┌────────

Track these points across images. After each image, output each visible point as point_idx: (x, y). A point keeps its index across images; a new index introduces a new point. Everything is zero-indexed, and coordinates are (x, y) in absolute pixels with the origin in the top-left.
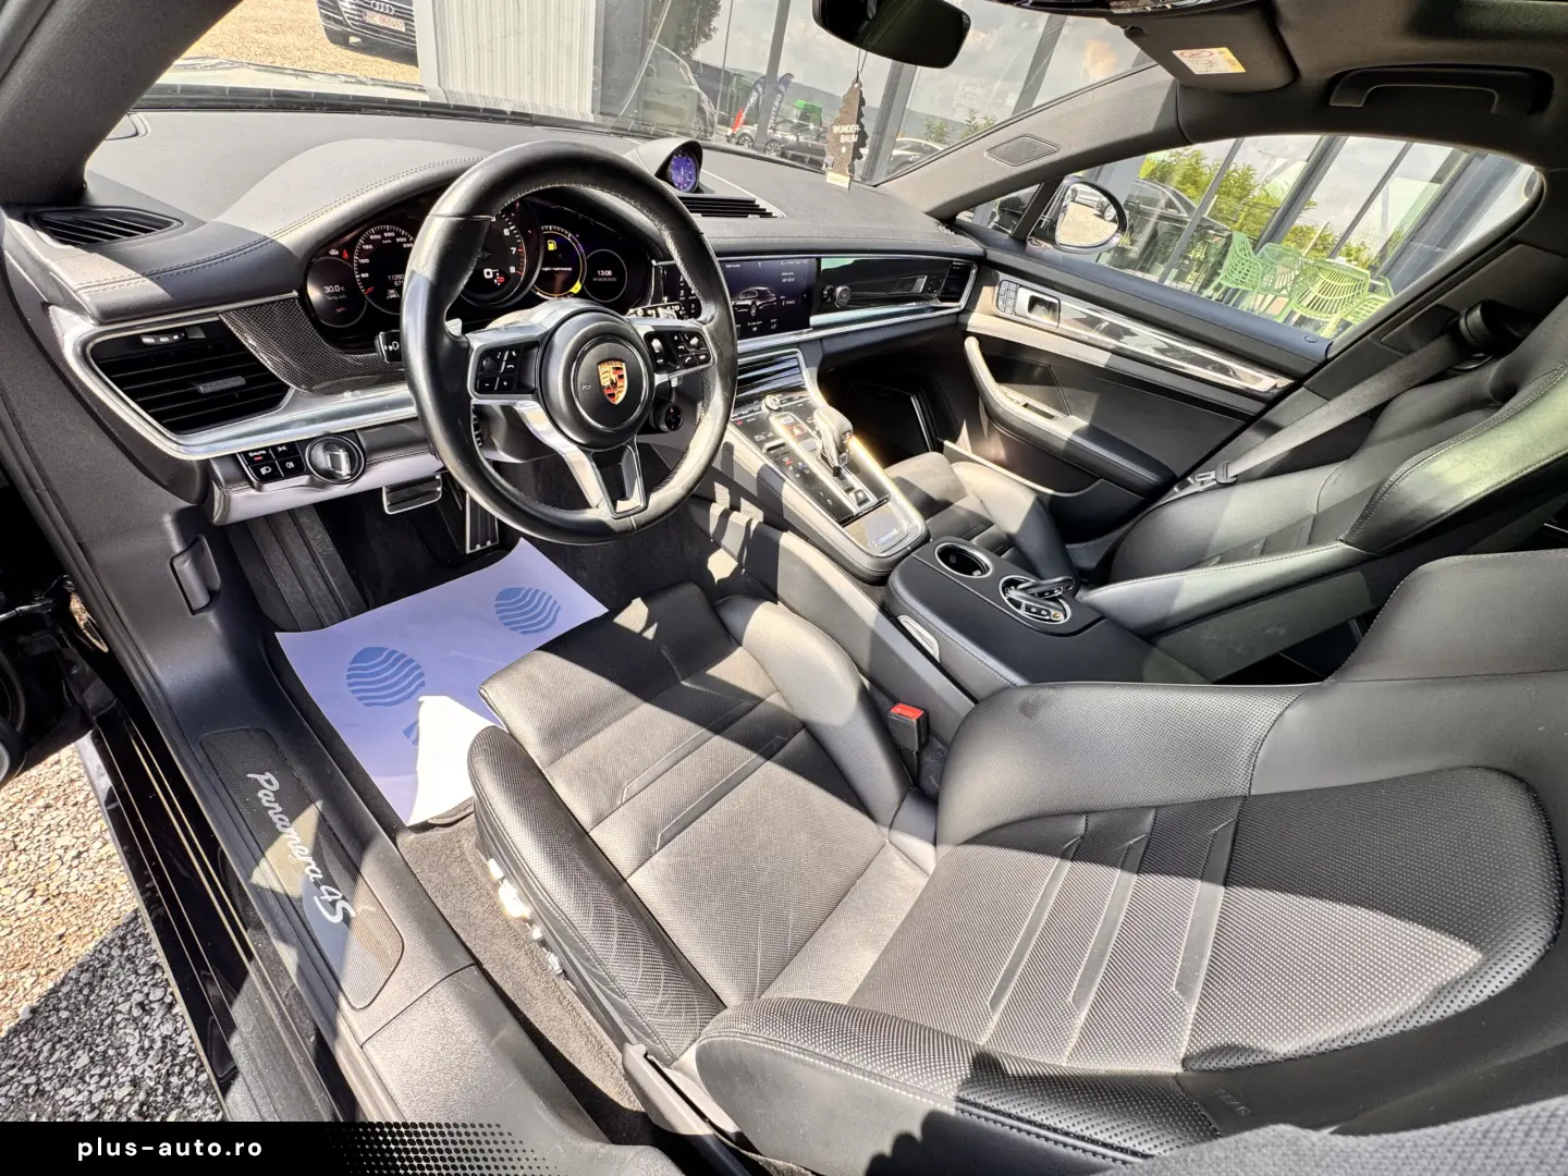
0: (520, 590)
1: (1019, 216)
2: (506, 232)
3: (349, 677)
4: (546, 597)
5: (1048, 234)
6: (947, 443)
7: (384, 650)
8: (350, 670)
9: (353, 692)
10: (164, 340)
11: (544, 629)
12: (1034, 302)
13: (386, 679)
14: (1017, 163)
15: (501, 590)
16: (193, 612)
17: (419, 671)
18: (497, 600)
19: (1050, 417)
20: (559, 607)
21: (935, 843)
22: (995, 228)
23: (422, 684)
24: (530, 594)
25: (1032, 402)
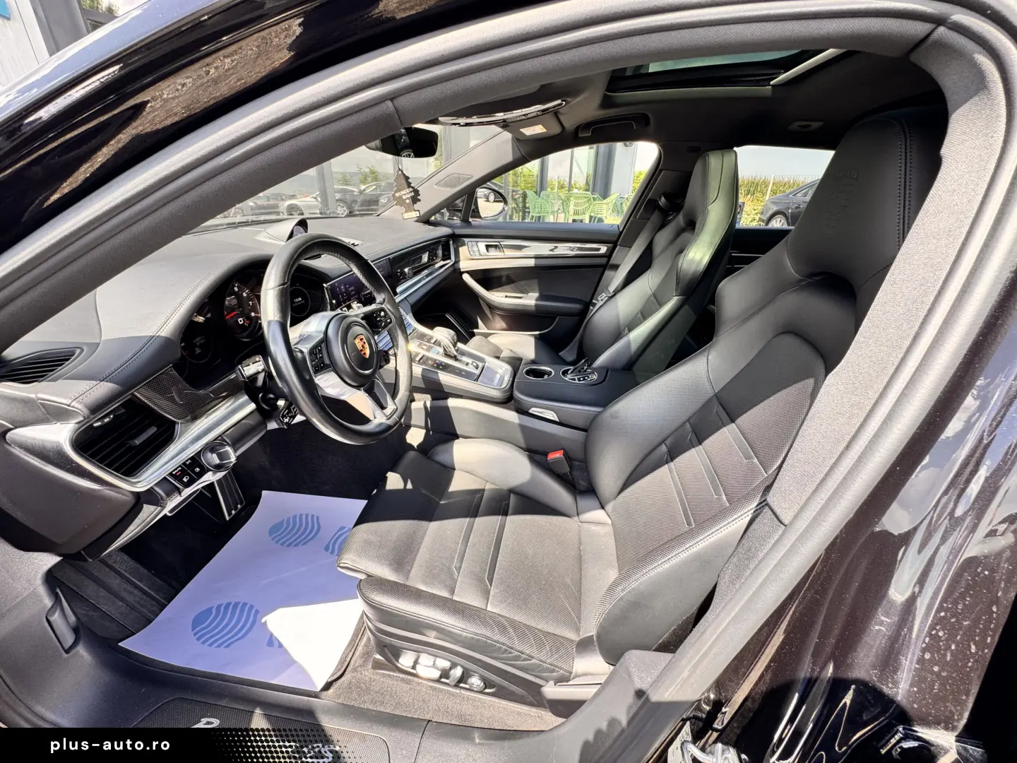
0: (282, 522)
1: (460, 211)
2: (245, 295)
3: (198, 639)
4: (304, 517)
5: (476, 213)
6: (475, 331)
7: (213, 607)
8: (195, 634)
9: (210, 645)
10: (107, 420)
11: (316, 534)
12: (488, 247)
13: (227, 625)
14: (454, 186)
15: (268, 529)
16: (67, 652)
17: (248, 605)
18: (270, 534)
19: (520, 298)
20: (318, 518)
21: (603, 508)
22: (449, 219)
23: (257, 612)
24: (291, 521)
25: (509, 294)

└────────

Rewrite all of the lines above with "top-left" replaced by "upper-left" and nothing else changed. Leave the pictures out of your answer.

### Response to this exercise
Track these points across images. After each image, output each visible point as point_idx: (x, y). A point keeps its index across images; a new index introduces a new point. Everything is zero-indexed, and coordinates are (x, y) in absolute pixels with the origin in the upper-left.
0: (520, 590)
1: (1019, 216)
2: (506, 232)
3: (349, 677)
4: (546, 597)
5: (1048, 234)
6: (947, 443)
7: (384, 650)
8: (350, 670)
9: (353, 692)
10: (164, 340)
11: (544, 629)
12: (1034, 302)
13: (386, 679)
14: (1017, 163)
15: (501, 590)
16: (193, 612)
17: (419, 671)
18: (497, 600)
19: (1050, 417)
20: (559, 607)
21: (935, 843)
22: (995, 228)
23: (422, 684)
24: (530, 594)
25: (1032, 402)
0: (282, 522)
1: (460, 211)
2: (245, 295)
3: (198, 639)
4: (304, 517)
5: (476, 213)
6: (475, 331)
7: (213, 607)
8: (195, 634)
9: (210, 645)
10: (107, 420)
11: (316, 534)
12: (488, 247)
13: (227, 625)
14: (454, 186)
15: (268, 529)
16: (67, 652)
17: (248, 605)
18: (270, 534)
19: (520, 298)
20: (318, 518)
21: (603, 508)
22: (449, 219)
23: (257, 612)
24: (291, 521)
25: (509, 294)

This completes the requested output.